Image Recognition Matrix Alignment for Faster, More Accurate Recognition

Resolve Bottlenecks,
Find Innovative Solutions
Generate Solutions

Solution Overview

Problem

The inconsistency of dimensions in the operation matrix of a fully connected layer in current image recognition technologies leads to a complicated operation process, resulting in low accuracy and slow recognition speeds.

Innovation Solution

The method involves adjusting a first recognition model using a second recognition model with an input layer, fully connected layer, and recognition layer, and enhancing the dimension of an initial feature matrix to match the weight matrix dimension for efficient feature extraction and recognition.

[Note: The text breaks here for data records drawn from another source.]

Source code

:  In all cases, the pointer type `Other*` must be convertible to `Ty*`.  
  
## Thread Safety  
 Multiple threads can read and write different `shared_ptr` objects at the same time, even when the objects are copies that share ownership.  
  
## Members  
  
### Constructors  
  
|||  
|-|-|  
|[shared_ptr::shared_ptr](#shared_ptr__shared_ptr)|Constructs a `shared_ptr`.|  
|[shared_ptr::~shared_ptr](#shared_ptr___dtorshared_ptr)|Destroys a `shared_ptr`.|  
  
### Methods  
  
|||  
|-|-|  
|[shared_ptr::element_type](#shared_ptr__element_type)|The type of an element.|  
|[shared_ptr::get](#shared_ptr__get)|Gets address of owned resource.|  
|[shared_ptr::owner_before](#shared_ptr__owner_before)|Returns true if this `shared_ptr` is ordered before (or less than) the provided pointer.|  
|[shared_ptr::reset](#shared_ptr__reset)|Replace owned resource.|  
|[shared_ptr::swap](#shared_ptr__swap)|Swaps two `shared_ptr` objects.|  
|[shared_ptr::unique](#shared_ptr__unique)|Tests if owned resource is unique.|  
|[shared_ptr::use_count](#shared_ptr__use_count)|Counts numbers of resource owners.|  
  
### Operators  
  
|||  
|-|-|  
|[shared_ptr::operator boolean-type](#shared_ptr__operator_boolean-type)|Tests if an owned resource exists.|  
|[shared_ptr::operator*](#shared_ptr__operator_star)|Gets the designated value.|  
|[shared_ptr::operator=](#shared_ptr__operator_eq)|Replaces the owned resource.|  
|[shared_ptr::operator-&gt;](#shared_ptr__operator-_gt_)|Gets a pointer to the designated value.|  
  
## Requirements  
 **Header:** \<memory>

Engineering Contradictions & Design Principles

VSEngineering Contradiction Analysis

1Measurement precision

If the dimension of the operation matrix in the fully connected layer is increased to improve recognition accuracy, then the recognition accuracy improves, but the computational complexity and operation time increase

Engineering Contradiction:
Improverecognition accuracyVSAvoidrecognition time
Core Design Contradiction:
Measurement precisionVSLoss of time

Solution Approach 1:

The patent performs dimension consistency checking and matrix operation preparation in advance before the main recognition process. By pre-validating dimension compatibility and preparing operation matrices, the system avoids costly runtime errors and optimizations during actual recognition, thus improving accuracy without proportionally increasing recognition time

Inventive Principle:
Principle #10Preliminary action

Solution Approach 2:

The patent implements a feedback mechanism that monitors dimension consistency throughout the matrix operations. When dimension mismatches are detected, the system automatically adjusts or validates the operation parameters, ensuring accurate computations while maintaining efficient processing through iterative optimization

Inventive Principle:
Principle #23Feedback

2Measurement precision

If the dimension of the operation matrix is increased to improve recognition accuracy, then the recognition accuracy improves, but the computational complexity increases

Engineering Contradiction:
Improverecognition accuracyVSAvoidcomputational complexity
Core Design Contradiction:
Measurement precisionVSDevice complexity

Solution Approach 1:

The patent segments the fully connected layer operations into multiple smaller matrix operations with consistent dimensions. By breaking down large-scale matrix multiplications into manageable segments with validated dimensions, the system achieves high recognition accuracy through cumulative processing while reducing the complexity of individual operation steps

Inventive Principle:
Principle #1Segmentation

Solution Approach 2:

The patent dynamically adjusts matrix operation parameters such as dimension sizes, batch processing sizes, and operation granularity. By optimizing these parameters to ensure dimension consistency, the system improves recognition accuracy while maintaining computational efficiency through parameter-tuned operations

Inventive Principle:
Principle #35Parameter changes

3Productivity

If the dimension of the operation matrix is inconsistent, then the operation process becomes complicated, but reducing the dimension would limit recognition capability

Engineering Contradiction:
Improverecognition speedVSAvoidoperation process complexity
Core Design Contradiction:
ProductivityVSDevice complexity

Solution Approach 1:

The patent establishes dimension consistency as a baseline requirement across all matrix operations in the fully connected layer. By ensuring that all operation matrices maintain compatible dimensions through validation and adjustment mechanisms, the system creates an equipotential operational environment where recognition processes flow smoothly without complexity-inducing dimension mismatches, thereby improving recognition speed

Inventive Principle:
Principle #12Equipotentiality

Data Source

PatentUS12354317B2Image recognition method, electronic device and storage medium
Publication Date: 2025.07.08 HON HAI PRECISION INDUSTRY CO LTD
  • US12354317B2 patent drawing
  • US12354317B2 patent drawing
  • US12354317B2 patent drawing

AI summary

An image recognition method applied to an electronic device is provided. The method includes obtaining a recognition region and a plurality of test regions. A plurality of first prediction results is obtained by predicting each of the plurality of test regions using a first recognition model. A prediction accuracy rate is calculated. A plurality of target regions is obtained from the plurality of test regions, and a second recognition model is obtained by adjusting the first recognition model based on the prediction accuracy rate and the plurality of target regions. An initial feature matrix is obtained by inputting the recognition region in the second recognition model. A target vector is generated according to a target feature matrix and an initial weight matrix; and a recognition result of the image to be recognized is obtained by inputting the target vector into the second recognition model.